Requirement.
An exact copy of every entry below is required, and no picture may appear in it.

•••

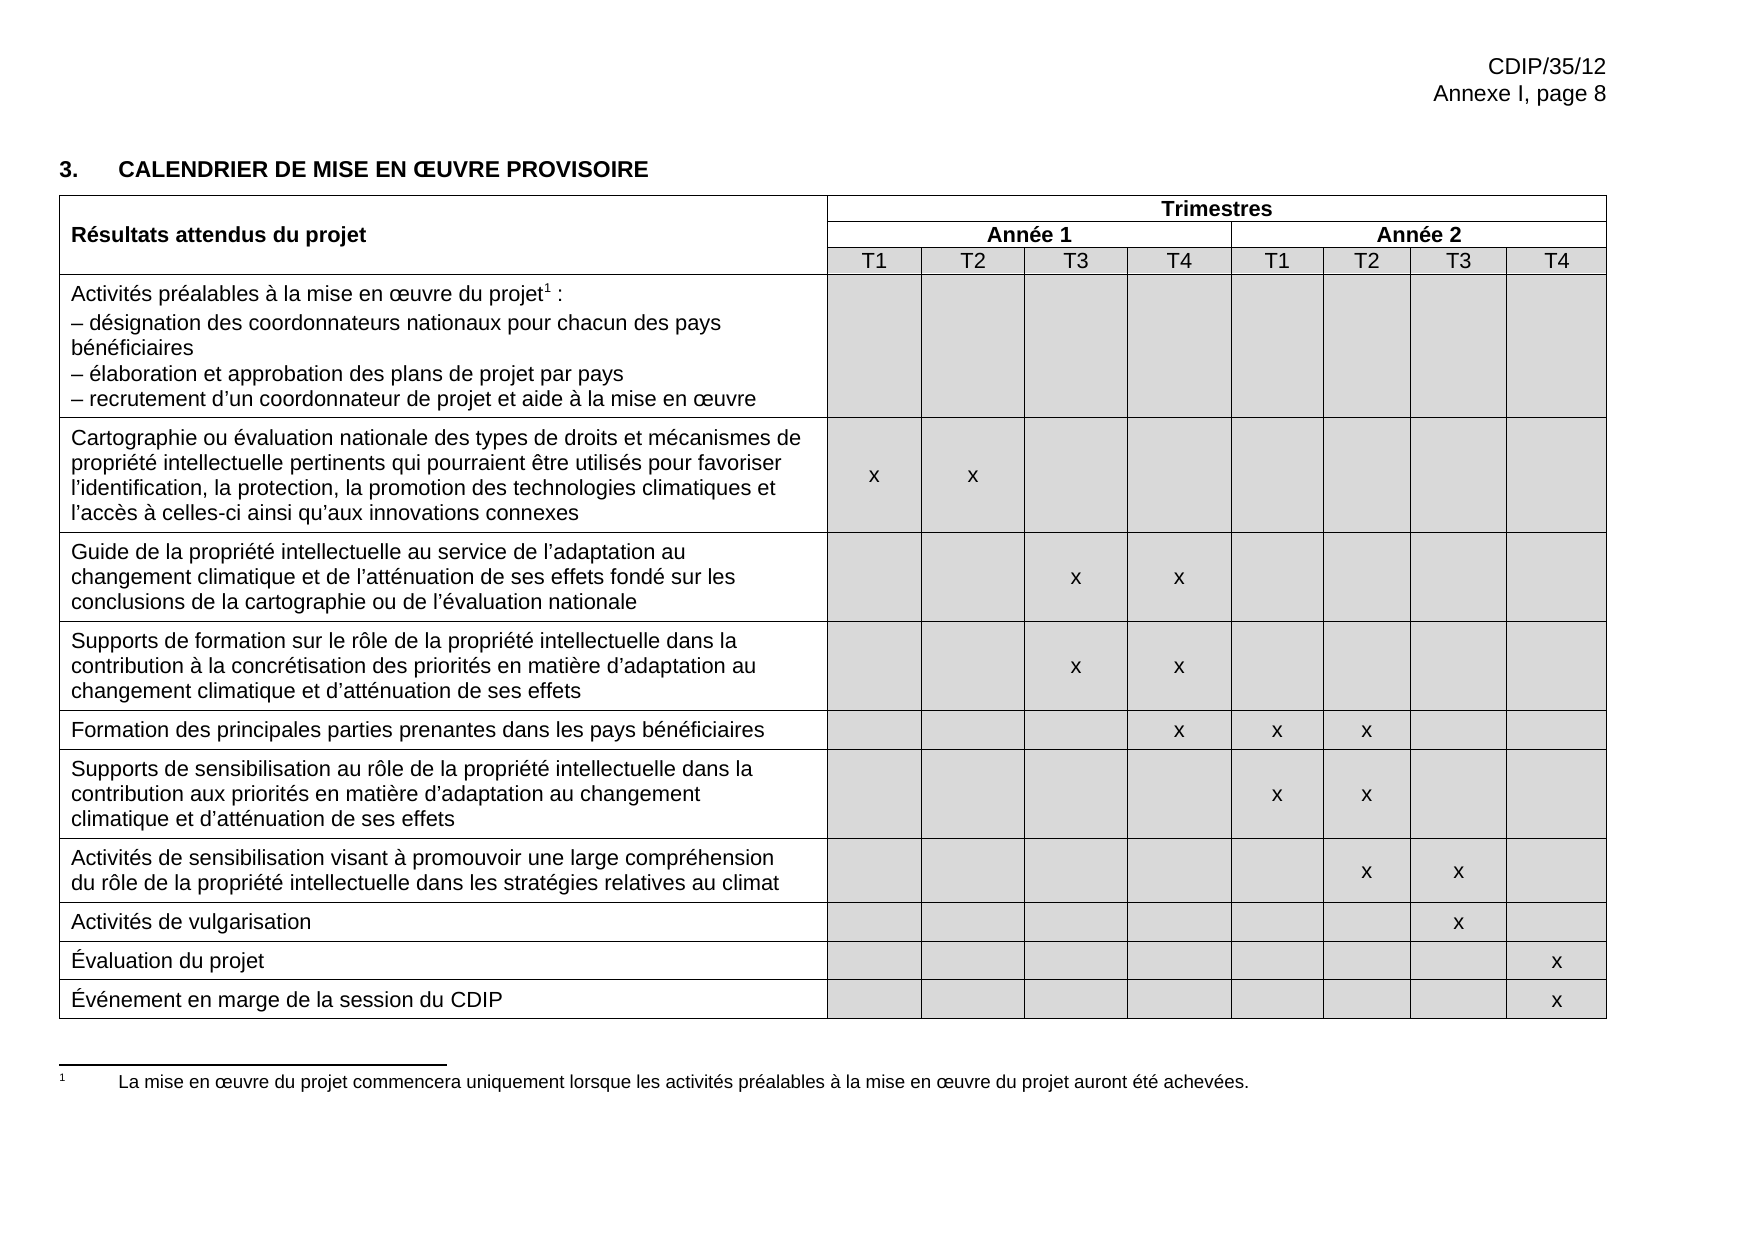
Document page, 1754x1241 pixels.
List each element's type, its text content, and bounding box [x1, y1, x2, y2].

table_cell [1507, 839, 1606, 902]
table_cell [1128, 903, 1231, 941]
table_cell Événement en marge de la session du CDIP [60, 980, 827, 1018]
table_cell [1507, 275, 1606, 417]
table_cell [1025, 750, 1127, 838]
table_header Résultats attendus du projet [60, 196, 827, 273]
table_cell [1507, 622, 1606, 710]
table_cell [1025, 903, 1127, 941]
table_cell Évaluation du projet [60, 942, 827, 979]
table_header Trimestres [828, 196, 1606, 221]
table_cell x [1507, 980, 1606, 1018]
table_cell [828, 980, 921, 1018]
table_cell x [1232, 711, 1323, 749]
table_cell T2 [922, 248, 1024, 273]
table_cell Formation des principales parties prenantes dans les pays bénéficiaires [60, 711, 827, 749]
table_cell [1025, 418, 1127, 532]
table_cell [1232, 533, 1323, 621]
table_cell Activités de vulgarisation [60, 903, 827, 941]
table_cell x [1232, 750, 1323, 838]
table_cell [1411, 942, 1506, 979]
table_cell [922, 622, 1024, 710]
table_cell x [1025, 533, 1127, 621]
table_cell x [1324, 711, 1410, 749]
table_cell [922, 903, 1024, 941]
table_cell Activités de sensibilisation visant à promouvoir une large compréhension du rôle de la propriété intellectuelle dans les stratégies relatives au climat [60, 839, 827, 902]
table_cell [1507, 711, 1606, 749]
table_cell [828, 275, 921, 417]
list CALENDRIER DE MISE EN ŒUVRE PROVISOIRE [59, 156, 1606, 182]
table_cell T1 [828, 248, 921, 273]
table_cell [1232, 839, 1323, 902]
table_cell Année 2 [1232, 222, 1606, 247]
table_cell Activités préalables à la mise en œuvre du projet : – désignation des coordonnateurs nationaux pour chacun des pays bénéficiaires – élaboration et approbation des plans de projet par pays – recrutement d’un coordonnateur de projet et aide à la mise en œuvre [60, 275, 827, 417]
table_cell [922, 980, 1024, 1018]
table_cell [828, 750, 921, 838]
table_cell [1411, 418, 1506, 532]
table_cell [1324, 418, 1410, 532]
table_cell [922, 711, 1024, 749]
table_cell T2 [1324, 248, 1410, 273]
table_cell [1411, 622, 1506, 710]
table_cell [922, 533, 1024, 621]
table_cell [922, 750, 1024, 838]
table_cell [1232, 622, 1323, 710]
table_cell [1128, 750, 1231, 838]
table_cell [1025, 711, 1127, 749]
table_cell [1025, 839, 1127, 902]
table_cell x [1324, 750, 1410, 838]
table_cell [1411, 980, 1506, 1018]
table_cell [828, 839, 921, 902]
table_cell x [1025, 622, 1127, 710]
table_cell [828, 622, 921, 710]
table_cell [1324, 622, 1410, 710]
table_cell Année 1 [828, 222, 1231, 247]
table_cell Guide de la propriété intellectuelle au service de l’adaptation au changement climatique et de l’atténuation de ses effets fondé sur les conclusions de la cartographie ou de l’évaluation nationale [60, 533, 827, 621]
table_cell [1232, 942, 1323, 979]
table_cell x [1128, 533, 1231, 621]
table_cell [828, 533, 921, 621]
table_cell x [922, 418, 1024, 532]
table_cell [1128, 980, 1231, 1018]
table_cell [1324, 533, 1410, 621]
table_cell T1 [1232, 248, 1323, 273]
table_cell [1507, 533, 1606, 621]
table_cell Cartographie ou évaluation nationale des types de droits et mécanismes de propriété intellectuelle pertinents qui pourraient être utilisés pour favoriser l’identification, la protection, la promotion des technologies climatiques et l’accès à celles-ci ainsi qu’aux innovations connexes [60, 418, 827, 532]
table_cell [1128, 275, 1231, 417]
table_cell Supports de sensibilisation au rôle de la propriété intellectuelle dans la contribution aux priorités en matière d’adaptation au changement climatique et d’atténuation de ses effets [60, 750, 827, 838]
table_cell Supports de formation sur le rôle de la propriété intellectuelle dans la contribution à la concrétisation des priorités en matière d’adaptation au changement climatique et d’atténuation de ses effets [60, 622, 827, 710]
table_cell [1324, 980, 1410, 1018]
table_cell [1507, 750, 1606, 838]
table_cell [922, 942, 1024, 979]
table_cell [1411, 275, 1506, 417]
table_cell T3 [1411, 248, 1506, 273]
table_cell [1232, 980, 1323, 1018]
table_cell T3 [1025, 248, 1127, 273]
table_cell x [1128, 711, 1231, 749]
table_cell [1324, 275, 1410, 417]
table_cell [922, 839, 1024, 902]
table_cell [1324, 903, 1410, 941]
table_cell [1507, 903, 1606, 941]
table_cell [828, 942, 921, 979]
table_cell [1232, 418, 1323, 532]
table_cell x [1324, 839, 1410, 902]
table_cell [922, 275, 1024, 417]
table_cell x [1411, 903, 1506, 941]
table_cell [1128, 418, 1231, 532]
table_cell [1411, 533, 1506, 621]
table_cell x [1507, 942, 1606, 979]
table_cell [1128, 942, 1231, 979]
table_cell T4 [1128, 248, 1231, 273]
table_cell [1232, 903, 1323, 941]
table_cell [1025, 275, 1127, 417]
table_cell [1128, 839, 1231, 902]
table_cell [1324, 942, 1410, 979]
table_cell [1025, 942, 1127, 979]
table_cell x [828, 418, 921, 532]
table_cell [828, 903, 921, 941]
table_cell [1232, 275, 1323, 417]
table_cell [1411, 711, 1506, 749]
table_cell x [1128, 622, 1231, 710]
table_cell [1025, 980, 1127, 1018]
table_cell [1507, 418, 1606, 532]
table_cell x [1411, 839, 1506, 902]
table_cell T4 [1507, 248, 1606, 273]
table_cell [828, 711, 921, 749]
table_cell [1411, 750, 1506, 838]
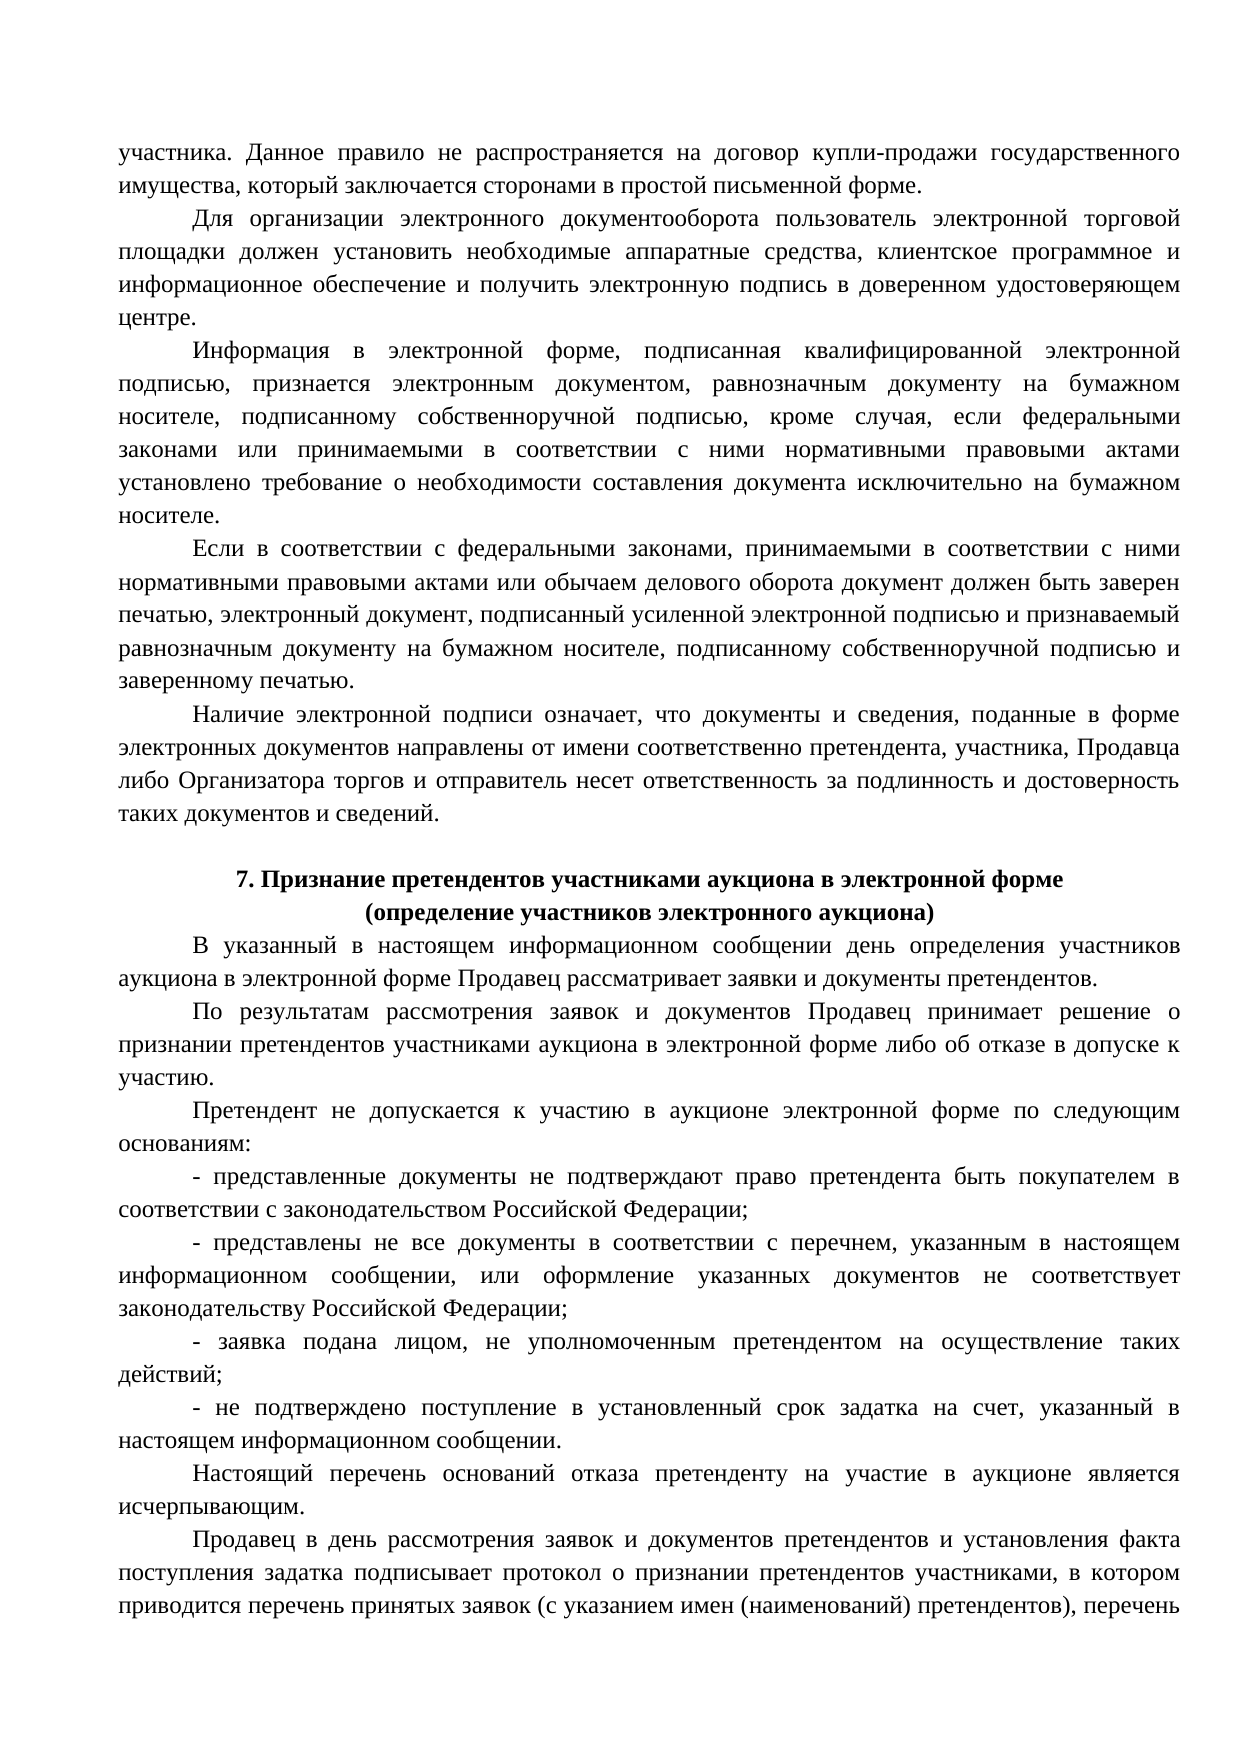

•••

Task output.
Document page, 1754x1241 pixels.
List each element's type, its text content, and bounding box [x1, y1, x2, y2].

table_cell [1507, 839, 1606, 902]
table_cell [1128, 903, 1231, 941]
table_cell Événement en marge de la session du CDIP [60, 980, 827, 1018]
table_cell [1507, 275, 1606, 417]
table_cell [1025, 750, 1127, 838]
table_header Résultats attendus du projet [60, 196, 827, 273]
table_cell [1507, 622, 1606, 710]
table_cell [1025, 903, 1127, 941]
table_cell Évaluation du projet [60, 942, 827, 979]
table_header Trimestres [828, 196, 1606, 221]
table_cell x [1507, 980, 1606, 1018]
table_cell [828, 980, 921, 1018]
table_cell x [1232, 711, 1323, 749]
table_cell T2 [922, 248, 1024, 273]
table_cell Formation des principales parties prenantes dans les pays bénéficiaires [60, 711, 827, 749]
table_cell [1025, 418, 1127, 532]
table_cell [1232, 533, 1323, 621]
table_cell Activités de vulgarisation [60, 903, 827, 941]
table_cell x [1232, 750, 1323, 838]
table_cell [1411, 942, 1506, 979]
table_cell [922, 622, 1024, 710]
table_cell x [1025, 533, 1127, 621]
table_cell x [1324, 711, 1410, 749]
table_cell [922, 903, 1024, 941]
table_cell Activités de sensibilisation visant à promouvoir une large compréhension du rôle de la propriété intellectuelle dans les stratégies relatives au climat [60, 839, 827, 902]
table_cell [1507, 711, 1606, 749]
table_cell [828, 275, 921, 417]
list CALENDRIER DE MISE EN ŒUVRE PROVISOIRE [59, 156, 1606, 182]
table_cell T1 [828, 248, 921, 273]
table_cell [1232, 839, 1323, 902]
table_cell Année 2 [1232, 222, 1606, 247]
table_cell Activités préalables à la mise en œuvre du projet : – désignation des coordonnateurs nationaux pour chacun des pays bénéficiaires – élaboration et approbation des plans de projet par pays – recrutement d’un coordonnateur de projet et aide à la mise en œuvre [60, 275, 827, 417]
table_cell [922, 980, 1024, 1018]
table_cell [828, 750, 921, 838]
table_cell [1411, 418, 1506, 532]
table_cell [1324, 418, 1410, 532]
table_cell [922, 711, 1024, 749]
table_cell T2 [1324, 248, 1410, 273]
table_cell [1411, 622, 1506, 710]
table_cell [922, 533, 1024, 621]
table_cell [922, 750, 1024, 838]
table_cell [1232, 622, 1323, 710]
table_cell [1128, 750, 1231, 838]
table_cell [1025, 711, 1127, 749]
table_cell [1025, 839, 1127, 902]
table_cell x [1324, 750, 1410, 838]
table_cell [1411, 980, 1506, 1018]
table_cell [828, 839, 921, 902]
table_cell x [1025, 622, 1127, 710]
table_cell [828, 622, 921, 710]
table_cell [1324, 622, 1410, 710]
table_cell Année 1 [828, 222, 1231, 247]
table_cell Guide de la propriété intellectuelle au service de l’adaptation au changement climatique et de l’atténuation de ses effets fondé sur les conclusions de la cartographie ou de l’évaluation nationale [60, 533, 827, 621]
table_cell [1232, 942, 1323, 979]
table_cell x [1128, 533, 1231, 621]
table_cell [828, 533, 921, 621]
table_cell x [922, 418, 1024, 532]
table_cell [1128, 980, 1231, 1018]
table_cell [1324, 533, 1410, 621]
table_cell T1 [1232, 248, 1323, 273]
table_cell [1507, 533, 1606, 621]
table_cell Cartographie ou évaluation nationale des types de droits et mécanismes de propriété intellectuelle pertinents qui pourraient être utilisés pour favoriser l’identification, la protection, la promotion des technologies climatiques et l’accès à celles-ci ainsi qu’aux innovations connexes [60, 418, 827, 532]
table_cell [1128, 275, 1231, 417]
table_cell Supports de sensibilisation au rôle de la propriété intellectuelle dans la contribution aux priorités en matière d’adaptation au changement climatique et d’atténuation de ses effets [60, 750, 827, 838]
table_cell Supports de formation sur le rôle de la propriété intellectuelle dans la contribution à la concrétisation des priorités en matière d’adaptation au changement climatique et d’atténuation de ses effets [60, 622, 827, 710]
table_cell [1324, 980, 1410, 1018]
table_cell [1507, 750, 1606, 838]
table_cell [922, 942, 1024, 979]
table_cell [1411, 275, 1506, 417]
table_cell T3 [1411, 248, 1506, 273]
table_cell [1232, 980, 1323, 1018]
table_cell T3 [1025, 248, 1127, 273]
table_cell x [1128, 711, 1231, 749]
table_cell [1324, 275, 1410, 417]
table_cell [922, 839, 1024, 902]
table_cell [1324, 903, 1410, 941]
table_cell [1507, 903, 1606, 941]
table_cell [828, 942, 921, 979]
table_cell [1232, 418, 1323, 532]
table_cell x [1324, 839, 1410, 902]
table_cell [922, 275, 1024, 417]
table_cell x [1411, 903, 1506, 941]
table_cell [1128, 418, 1231, 532]
table_cell [1411, 533, 1506, 621]
table_cell x [1507, 942, 1606, 979]
table_cell [1128, 942, 1231, 979]
table_cell T4 [1128, 248, 1231, 273]
table_cell [1232, 903, 1323, 941]
table_cell [1025, 275, 1127, 417]
table_cell [1128, 839, 1231, 902]
table_cell [1324, 942, 1410, 979]
table_cell [1025, 942, 1127, 979]
table_cell x [828, 418, 921, 532]
table_cell [828, 903, 921, 941]
table_cell [1232, 275, 1323, 417]
table_cell [1411, 711, 1506, 749]
table_cell x [1128, 622, 1231, 710]
table_cell [1025, 980, 1127, 1018]
table_cell [1507, 418, 1606, 532]
table_cell x [1411, 839, 1506, 902]
table_cell T4 [1507, 248, 1606, 273]
table_cell [828, 711, 921, 749]
table_cell [1411, 750, 1506, 838]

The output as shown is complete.